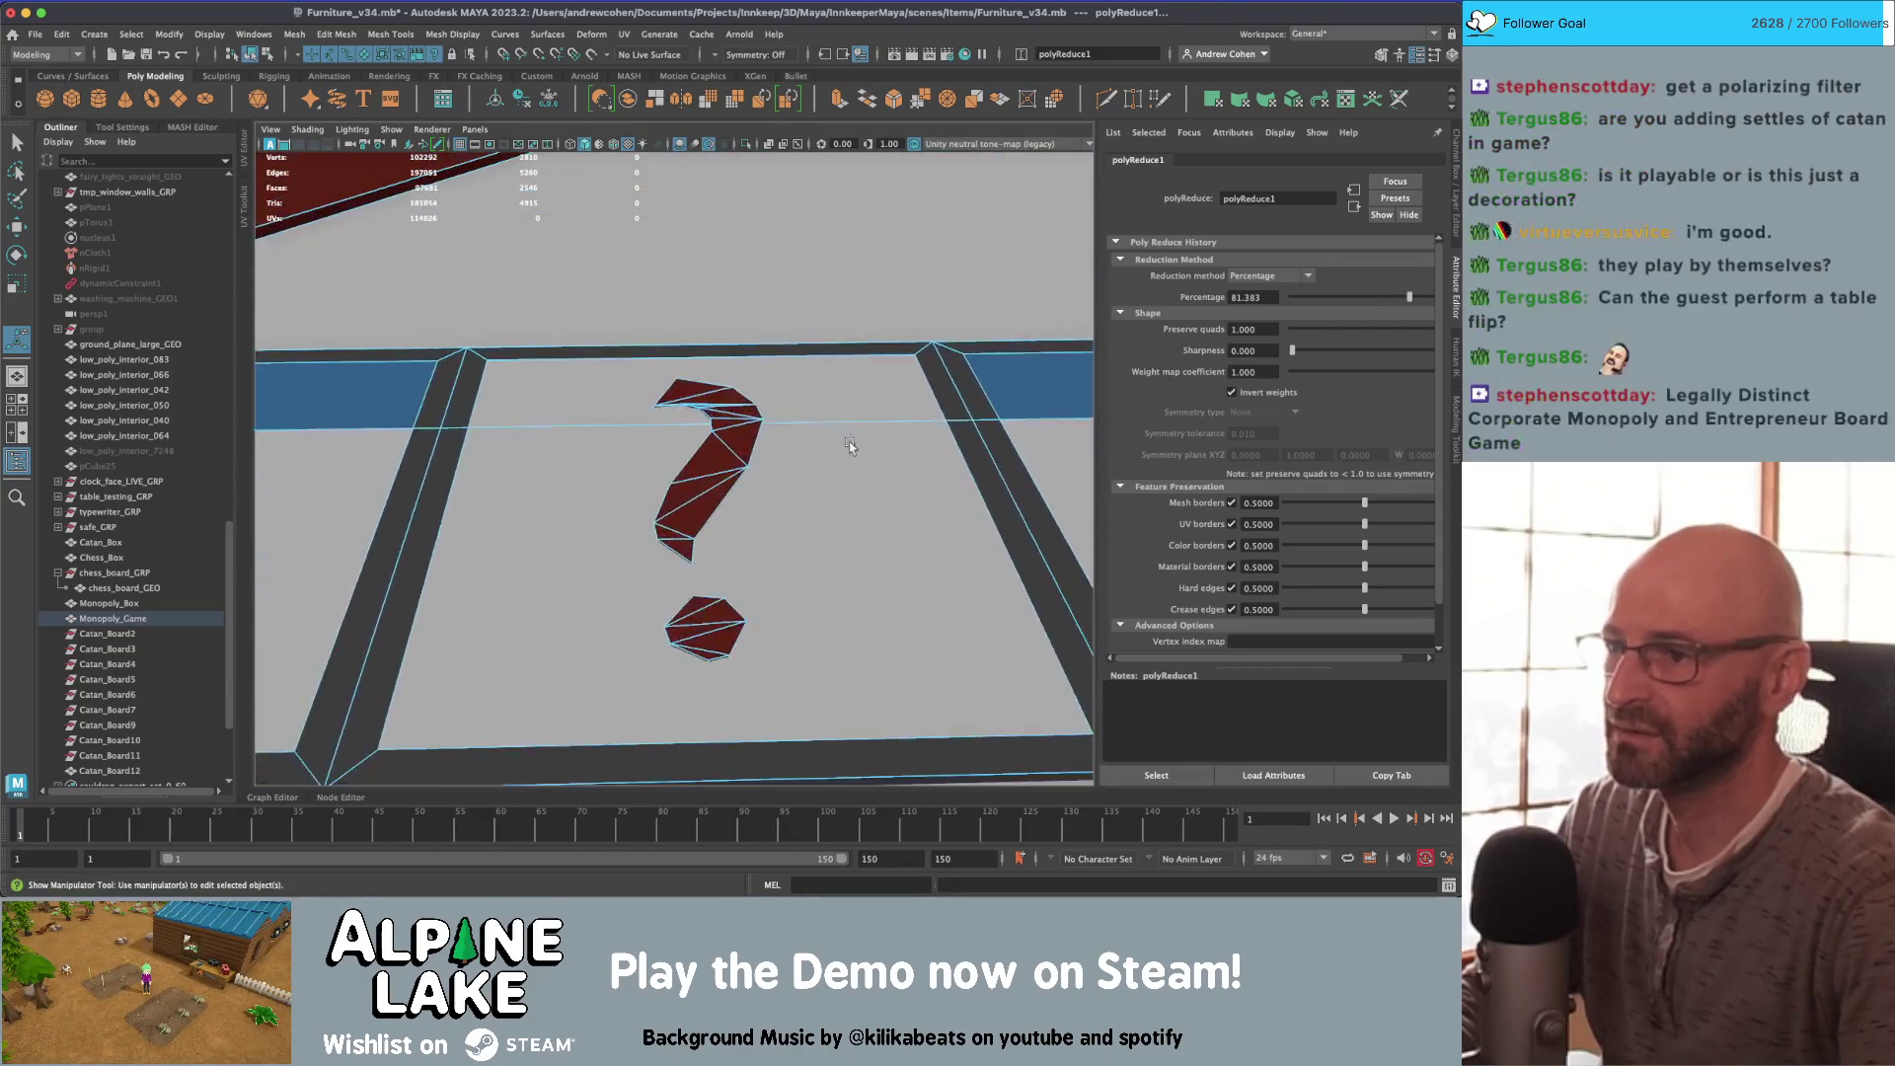
{"action": "right_click_drag", "start_coordinate": [849, 444], "coordinate": [779, 345], "text": "alt"}
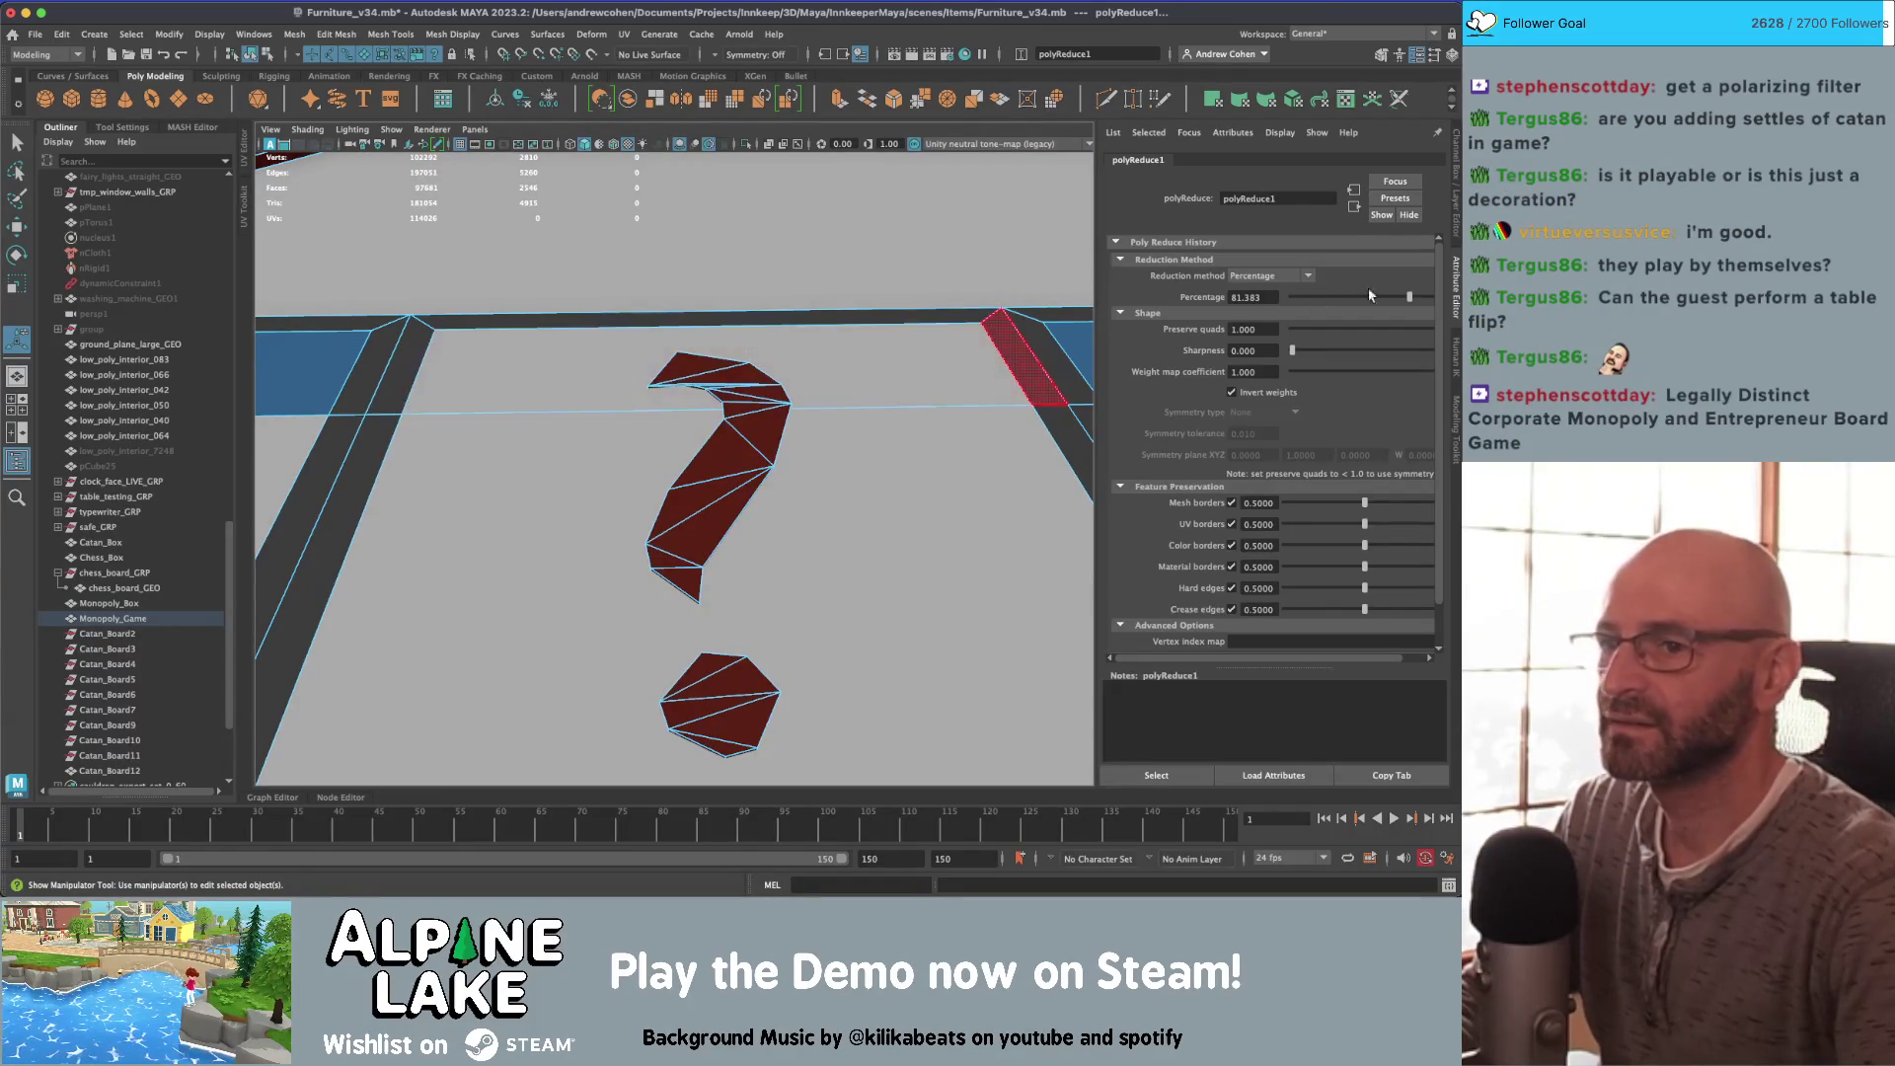
Step: Select the question mark's 22 side faces, delete them, and return to Object Mode
{"action": "left_click", "coordinate": [253, 54]}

### [Task prompt]
Excluding pictures, print all lines above exactly.

### [Your response]
{"action": "right_click_drag", "start_coordinate": [849, 444], "coordinate": [779, 345], "text": "alt"}
Step: Select the question mark's 22 side faces, delete them, and return to Object Mode
{"action": "left_click", "coordinate": [253, 54]}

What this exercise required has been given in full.